Введение критерия «русской национальности» при выборах в кавказских или польских губерниях было совершенно революционным шагом: такого понятия не существовало ни в законе, ни в статистике. Свободное употребление выражений «русская империя», «русские люди», «русская земля» или «русский царь» даже в официальных документах оправдывалось тем, что «русский» означало то же, что и «российский». Разумеется, это было лукавство, и новый избирательный закон официально признавал Российскую империю национальным государством русских «по национальности», а остальных «русских подданных» — гражданами второго и даже третьего сорта. Правда, это была иллюзорная и избирательная русскость консервативных модернистов: она не включала массы русских крестьян, Сибирское казачье войско или переселенцев в Туркестан, лишившихся избирательных прав после 3 июня. Зато все еще признавались «своими» обрусевшие немцы или украинцы, при условии безоговорочной поддержки режима. Так как Государственная Дума с самого начала проектировалась как представительство этой фантастической нации «истинно-русских людей», то и новые критерии вроде «русской национальности» не отличались принципиально от изначальной куриальной системы, которая столь же произвольно конструировала социальные группы избирателей.

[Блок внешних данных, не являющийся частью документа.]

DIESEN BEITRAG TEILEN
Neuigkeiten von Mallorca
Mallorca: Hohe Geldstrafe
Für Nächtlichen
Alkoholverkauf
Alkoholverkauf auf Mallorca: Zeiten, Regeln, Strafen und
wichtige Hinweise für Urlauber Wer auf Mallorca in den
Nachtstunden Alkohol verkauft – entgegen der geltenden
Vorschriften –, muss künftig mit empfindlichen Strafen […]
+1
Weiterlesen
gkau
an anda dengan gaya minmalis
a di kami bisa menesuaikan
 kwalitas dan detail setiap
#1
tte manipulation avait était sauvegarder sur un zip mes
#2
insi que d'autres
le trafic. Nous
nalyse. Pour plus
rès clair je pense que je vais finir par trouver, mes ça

Несмотря на все манипуляции, администрации Николая II не удалось изменить профиль Государственной Думы до неузнаваемости. В реальности политически активная часть населения империи ассоциировала себя с группами заочной солидарности, которые можно описать как общеимперскую политическую нацию общественности, а также этноконфессиональные национальные проекты русских, поляков, грузин, татар и т.п. Кто-то мог поддерживать правящий режим по идейным или тактическим соображениям, но сама идея нации как сообщества равных, с собственной «душой» и стремлениями, была несовместима с недемократической политической культурой соратников Николая II, которые не признавали никакой самостоятельности даже за своими верными сторонниками.

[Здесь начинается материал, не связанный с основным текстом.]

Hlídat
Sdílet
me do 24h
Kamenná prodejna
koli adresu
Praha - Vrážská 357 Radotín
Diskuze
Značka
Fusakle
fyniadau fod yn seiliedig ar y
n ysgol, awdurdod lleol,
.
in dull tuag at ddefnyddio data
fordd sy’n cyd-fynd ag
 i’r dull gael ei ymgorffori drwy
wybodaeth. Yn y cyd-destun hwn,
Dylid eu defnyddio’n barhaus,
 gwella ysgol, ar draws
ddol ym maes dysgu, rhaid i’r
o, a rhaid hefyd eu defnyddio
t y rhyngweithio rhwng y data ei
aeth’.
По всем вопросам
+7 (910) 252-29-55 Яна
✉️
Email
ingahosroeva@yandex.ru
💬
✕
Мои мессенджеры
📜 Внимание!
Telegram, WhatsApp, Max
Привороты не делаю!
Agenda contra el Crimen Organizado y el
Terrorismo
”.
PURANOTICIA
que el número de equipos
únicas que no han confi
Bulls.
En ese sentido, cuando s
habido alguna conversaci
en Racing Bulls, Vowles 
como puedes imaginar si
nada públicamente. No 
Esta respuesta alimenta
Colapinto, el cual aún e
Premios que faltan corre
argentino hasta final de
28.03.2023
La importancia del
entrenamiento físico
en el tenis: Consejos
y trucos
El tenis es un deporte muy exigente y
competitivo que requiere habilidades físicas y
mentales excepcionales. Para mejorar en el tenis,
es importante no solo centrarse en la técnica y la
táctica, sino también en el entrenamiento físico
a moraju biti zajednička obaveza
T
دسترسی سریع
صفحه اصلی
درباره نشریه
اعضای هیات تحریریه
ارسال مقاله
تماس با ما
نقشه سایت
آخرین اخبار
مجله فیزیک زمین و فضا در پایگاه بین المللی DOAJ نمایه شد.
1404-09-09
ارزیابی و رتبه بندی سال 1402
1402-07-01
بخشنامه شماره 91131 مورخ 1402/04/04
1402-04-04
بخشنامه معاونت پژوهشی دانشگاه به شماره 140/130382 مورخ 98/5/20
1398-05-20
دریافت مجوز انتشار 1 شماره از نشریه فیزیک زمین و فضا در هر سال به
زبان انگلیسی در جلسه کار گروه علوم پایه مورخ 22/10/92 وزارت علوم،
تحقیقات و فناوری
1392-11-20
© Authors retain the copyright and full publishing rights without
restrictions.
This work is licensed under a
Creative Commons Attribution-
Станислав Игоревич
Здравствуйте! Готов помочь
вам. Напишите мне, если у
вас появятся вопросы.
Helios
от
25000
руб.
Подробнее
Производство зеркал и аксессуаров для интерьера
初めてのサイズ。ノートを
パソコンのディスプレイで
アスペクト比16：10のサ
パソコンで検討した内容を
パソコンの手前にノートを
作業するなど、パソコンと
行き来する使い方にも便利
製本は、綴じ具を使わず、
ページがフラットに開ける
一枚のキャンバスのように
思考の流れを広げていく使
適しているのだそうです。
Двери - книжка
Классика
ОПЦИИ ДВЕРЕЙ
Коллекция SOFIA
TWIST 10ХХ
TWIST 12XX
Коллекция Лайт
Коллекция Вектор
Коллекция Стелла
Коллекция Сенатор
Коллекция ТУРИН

Опираясь на самые современные социологические теории, авторы нового избирательного закона отрегулировали параметры избирательных курий так, чтобы сконструировать идеальную монархическую нацию. Ожидалось — вполне в духе марксистских идей — что если предоставить решающий голос «крупным помещикам и капиталистам», то в Думу пройдут верноподданные монархисты. На деле, самой большой фракцией в III Государственной Думе оказались октябристы — почти 35% мест. Кадеты смогли получить 12% мандатов, трудовики и социал-демократы вместе — 7.5%. Около 6% депутатов представляли национальные движения (автономисты). Столько же депутатов представляли партию прогрессистов, которую, упрощая, можно поместить между кадетами и октябристами. Таким образом, две трети депутатов Думы по-прежнему представляли разные группы общероссийской общественности и национальных движений, только в иных пропорциях. Все, чего смогли добиться правительственные «политтехнологи», это увеличить базу сторонников монархии с 10% в прежней Думе до 33%.

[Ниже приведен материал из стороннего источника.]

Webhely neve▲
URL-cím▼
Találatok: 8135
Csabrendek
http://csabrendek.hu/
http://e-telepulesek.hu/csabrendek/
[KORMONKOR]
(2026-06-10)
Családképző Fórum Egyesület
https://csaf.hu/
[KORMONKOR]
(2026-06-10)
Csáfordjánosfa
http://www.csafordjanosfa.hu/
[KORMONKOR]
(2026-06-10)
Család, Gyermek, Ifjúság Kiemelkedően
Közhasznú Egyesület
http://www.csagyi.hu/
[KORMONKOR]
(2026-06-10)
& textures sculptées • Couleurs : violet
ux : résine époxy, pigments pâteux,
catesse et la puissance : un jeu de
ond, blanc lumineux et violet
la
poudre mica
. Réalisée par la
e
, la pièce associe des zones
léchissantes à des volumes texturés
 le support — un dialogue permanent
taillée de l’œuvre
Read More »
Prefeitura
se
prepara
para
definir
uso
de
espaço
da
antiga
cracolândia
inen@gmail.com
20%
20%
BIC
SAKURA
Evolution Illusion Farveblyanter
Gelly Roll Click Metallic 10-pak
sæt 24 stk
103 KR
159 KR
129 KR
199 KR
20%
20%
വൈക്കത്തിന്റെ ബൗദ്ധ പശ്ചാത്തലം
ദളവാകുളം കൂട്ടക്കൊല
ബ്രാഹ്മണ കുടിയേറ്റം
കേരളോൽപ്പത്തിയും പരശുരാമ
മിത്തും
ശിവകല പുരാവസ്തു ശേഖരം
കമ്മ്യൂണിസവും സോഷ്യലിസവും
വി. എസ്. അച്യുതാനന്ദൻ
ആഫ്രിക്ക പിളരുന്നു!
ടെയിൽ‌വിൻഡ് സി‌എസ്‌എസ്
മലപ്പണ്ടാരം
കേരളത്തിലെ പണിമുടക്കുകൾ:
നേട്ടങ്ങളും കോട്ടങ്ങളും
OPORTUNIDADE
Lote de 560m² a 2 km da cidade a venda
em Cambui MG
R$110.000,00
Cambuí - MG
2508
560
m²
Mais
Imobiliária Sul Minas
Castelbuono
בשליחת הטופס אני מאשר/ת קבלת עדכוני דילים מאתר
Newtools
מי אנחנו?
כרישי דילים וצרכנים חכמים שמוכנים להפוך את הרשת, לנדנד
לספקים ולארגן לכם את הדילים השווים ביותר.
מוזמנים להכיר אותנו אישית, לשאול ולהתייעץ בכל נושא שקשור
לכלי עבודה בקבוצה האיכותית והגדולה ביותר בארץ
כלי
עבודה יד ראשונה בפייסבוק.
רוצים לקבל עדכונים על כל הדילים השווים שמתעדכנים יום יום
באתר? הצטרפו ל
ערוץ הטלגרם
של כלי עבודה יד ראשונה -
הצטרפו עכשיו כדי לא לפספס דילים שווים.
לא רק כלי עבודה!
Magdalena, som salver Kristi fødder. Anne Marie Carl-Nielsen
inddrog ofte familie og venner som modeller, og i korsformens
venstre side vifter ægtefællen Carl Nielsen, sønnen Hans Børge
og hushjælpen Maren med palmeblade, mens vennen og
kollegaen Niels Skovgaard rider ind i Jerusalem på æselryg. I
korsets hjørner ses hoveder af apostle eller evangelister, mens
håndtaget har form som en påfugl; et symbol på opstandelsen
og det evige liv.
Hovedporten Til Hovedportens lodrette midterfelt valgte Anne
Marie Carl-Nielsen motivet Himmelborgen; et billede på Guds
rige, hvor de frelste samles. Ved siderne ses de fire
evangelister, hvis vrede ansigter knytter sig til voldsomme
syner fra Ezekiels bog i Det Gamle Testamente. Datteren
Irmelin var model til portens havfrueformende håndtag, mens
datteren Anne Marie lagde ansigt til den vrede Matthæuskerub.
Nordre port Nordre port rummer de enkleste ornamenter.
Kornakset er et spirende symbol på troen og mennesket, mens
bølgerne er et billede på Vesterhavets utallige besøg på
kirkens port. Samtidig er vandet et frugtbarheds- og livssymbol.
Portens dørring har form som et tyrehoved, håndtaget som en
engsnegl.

При этом лишь небольшая часть из считавшихся опорой режима депутатов действительно безоговорочно поддерживали правительство и разделяли его идеологию консервативного модернизма — примерно треть из них (11% всех депутатов Думы). Они называли себя «правыми» и обычно ассоциировались с черносотенными организациями. Эти депутаты представляли собой протофашистское течение, всецело ориентированное на императора как на вождя. Их мотивация вполне исчерпывалась возможностью угнетения «инородцев» и получения материального и карьерного вознаграждения за преданность. Остальные противники либералов и социалистов представляли собой разные сегменты современного русского национализма. Они поддерживали режим Николая II лишь постольку, поскольку считали его действия отвечающими интересам русской нации, никак не ограниченной по классовому или сословному признаку. В чем заключаются эти интересы, постоянно определялось в ходе широкого обсуждения на страницах националистической прессы, в рамках таких политических организаций, как Всероссийский национальный союз, и, конечно же, в ходе думских дебатов, — но никак не императорскими манифестами и министерскими циркулярами. При определенных обстоятельствах, русские националисты могли оказаться еще более опасными для режима, чем любые «нерусские» автономисты.